Arete, el caballo tuerto que dio a México su primer oro en Olímpicos


Ver el nublado ojo izquierdo de Arete daba un poco de tristeza, la verdad. Los amantes del hipismo no dejaban de pensar en cómo era que un precioso caballo alazán tostado, de tan soberbio porte, tenía el infortunio de ser tuerto a causa de un mal genético

Por esta discapacidad recibía el desprecio de todos, incluso del presidente Miguel Alemán, quien prohibió al teniente Humberto Mariles que no llevase a aquel equino a las pruebas pertenecientes a la gira europea rumbo a los Juegos Olímpicos de Londres 1948, porque sólo pondría en vergüenza a México.  

Desobedecer al presidente Miguel Alemán por un caballo

Mariles entró en una disyuntiva: por un lado sentía una conexión, un presentimiento, de que el animal con discapacidad, tenía todo lo necesario para triunfar. Por otro, sabía que había algo de razón en lo dicho por Alemán, puesto que un caballo de competencia tiene que contar con sus dos ojos para saltar los bidés, muros, cruzadas y zanjas de las pruebas.  

Y por si le faltan dudas en la cabeza, se sumaba el factor de que hacía pocos meses que había adquirido a Arete en el Club Hípico Francés, así que conocerlo, lo que se llama conocerlo en todo su desempeño, pues realmente no, casi todo hasta el momento eran corazonadas.  
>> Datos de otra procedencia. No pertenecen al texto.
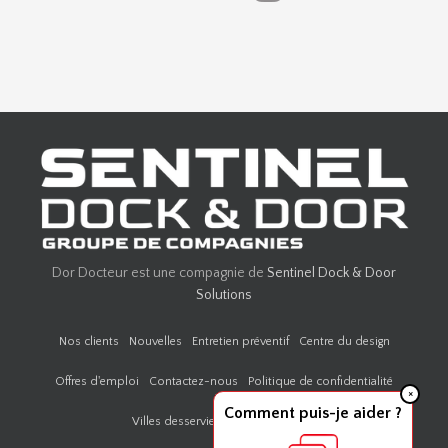
Dor Docteur est une compagnie de
Sentinel Dock & Door
Solutions
Nos clients
Nouvelles
Entretien préventif
Centre du design
Offres d'emploi
Contactez-nous
Politique de confidentialité
×
Comment puis-je aider ?
Villes desservies par Door Doctor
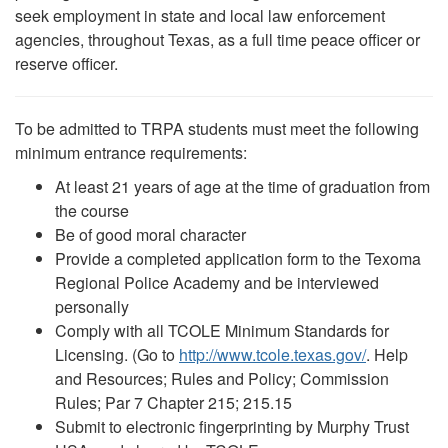
seek employment in state and local law enforcement
agencies, throughout Texas, as a full time peace officer or
reserve officer.
To be admitted to TRPA students must meet the following
minimum entrance requirements:
At least 21 years of age at the time of graduation from
the course
Be of good moral character
Provide a completed application form to the Texoma
Regional Police Academy and be interviewed
personally
Comply with all TCOLE Minimum Standards for
Licensing. (Go to
http://www.tcole.texas.gov/
. Help
and Resources; Rules and Policy; Commission
Rules; Par 7 Chapter 215; 215.15
Submit to electronic fingerprinting by Murphy Trust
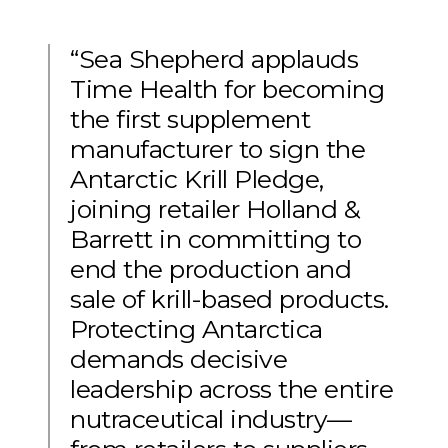
“Sea Shepherd applauds
Time Health for becoming
the first supplement
manufacturer to sign the
Antarctic Krill Pledge,
joining retailer Holland &
Barrett in committing to
end the production and
sale of krill-based products.
Protecting Antarctica
demands decisive
leadership across the entire
nutraceutical industry—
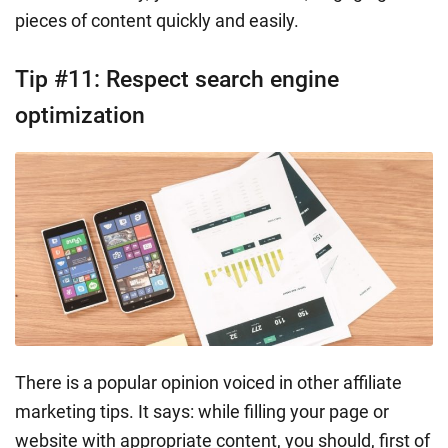
pieces of content quickly and easily.
Tip #11: Respect search engine
optimization
There is a popular opinion voiced in other affiliate
marketing tips. It says: while filling your page or
website with appropriate content, you should, first of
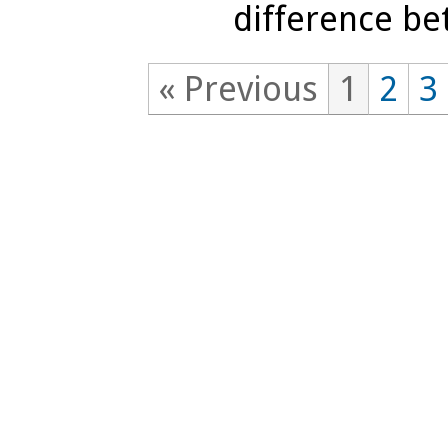
difference be
« Previous
1
2
3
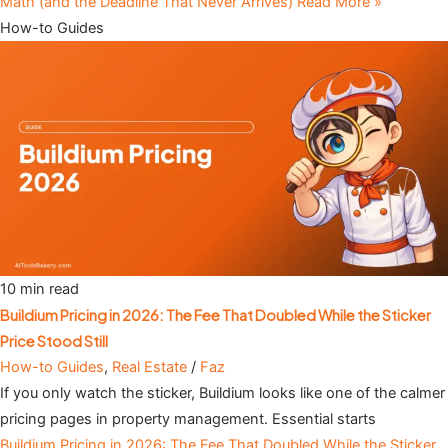
Math (and the Deadline That Never Arrives)
Read More »
How-to Guides
10 min read
Buildium Pricing in 2026: The Fee That Doubled While the Sticker
Price Stood Still
How-to Guides
,
Real Estate
/
Faz
If you only watch the sticker, Buildium looks like one of the calmer
pricing pages in property management. Essential starts
Buildium Pricing in 2026: The Fee That Doubled While the Sticker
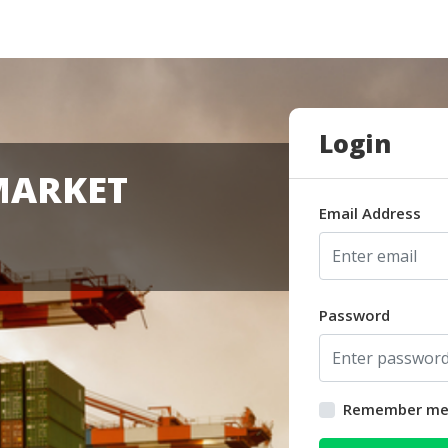
Login
MARKET
Email Address
Password
Remember m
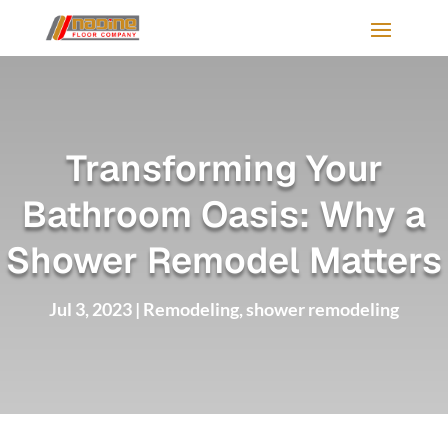
Transforming Your
Bathroom Oasis: Why a
Shower Remodel Matters
Jul 3, 2023
|
Remodeling
,
shower remodeling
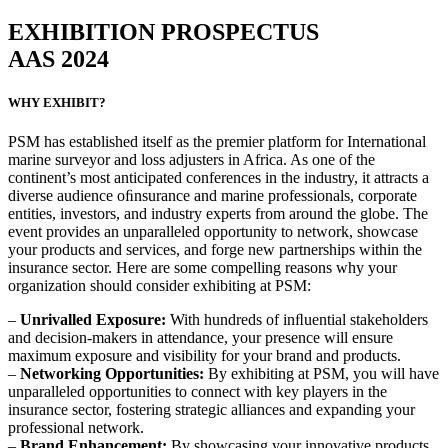
EXHIBITION PROSPECTUS
AAS 2024
WHY EXHIBIT?
PSM has established itself as the premier platform for International
marine surveyor and loss adjusters in Africa. As one of the
continent’s most anticipated conferences in the industry, it attracts a
diverse audience oﬁnsurance and marine professionals, corporate
entities, investors, and industry experts from around the globe. The
event provides an unparalleled opportunity to network, showcase
your products and services, and forge new partnerships within the
insurance sector. Here are some compelling reasons why your
organization should consider exhibiting at PSM:
–
Unrivalled Exposure:
With hundreds of inﬂuential stakeholders
and decision-makers in attendance, your presence will ensure
maximum exposure and visibility for your brand and products.
–
Networking Opportunities:
By exhibiting at PSM, you will have
unparalleled opportunities to connect with key players in the
insurance sector, fostering strategic alliances and expanding your
professional network.
–
Brand Enhancement:
By showcasing your innovative products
Roma, punta de lanza para el caballo Arete

Como fuera el teniente Humberto Mariles decidió desobedecer al presidente Miguel Alemán metiendo clandestinamente a Arete en la cuadrilla de equinos saltadores que participarían en las justas europeas, dando en Roma una espectacular demostración de sus virtudes. Incluso el Papa Pío XII se convirtió en admirador del caballo mexicano

Pero justo ahí, en Roma, Humberto Mariles fue increpado por el embajador Antonio Armendariz quien le ordenó que se regresara a México porque el presidente Alemán estaba muy molesto con su desacato, le informó que incluso había una orden de arresto en su contra. Nuevamente el teniente desacató y se enfiló rumbo a Londres para participación en los Juegos Olímpicos. 

Medalla de oro para Mariles y su caballo Arete

Ahí Mariles y Arete dieron muestra de qué estaban hechos en el estadio Wembley. El 14 de agosto de 1948 ambos ganaron la medalla dorada en salto individual y luego otro oro más en salto en equipos, se trataba de las dos primeros oros en la historia de México. 

Con el triunfo en el bolsillo, y la euforia nacional por tener un equino mexicano que fabricaba medallas de oro, al presidente Miguel Alemán se le olvidó el enojo rápido. Todos presentian que a Arete, llamado así por un defecto de nacimiento en su oreja, le faltaban muchos años de éxitos deportivos por delante.

La triste muerte de Arete

Sin embargo en febrero de 1952, el equino tuerto color alazán tostado, nacido por cierto en Colotlán, Jalisco, fue pateado por El Cordobés, un caballo argentino con el que estaba jugando. El golpe lo dejó muy mal, por lo que tuvo que ser sacrificado el 4 de ese mes. Sus restos fueron depositados con honores en el jardín del Centro Deportivo Olímpico Mexicano.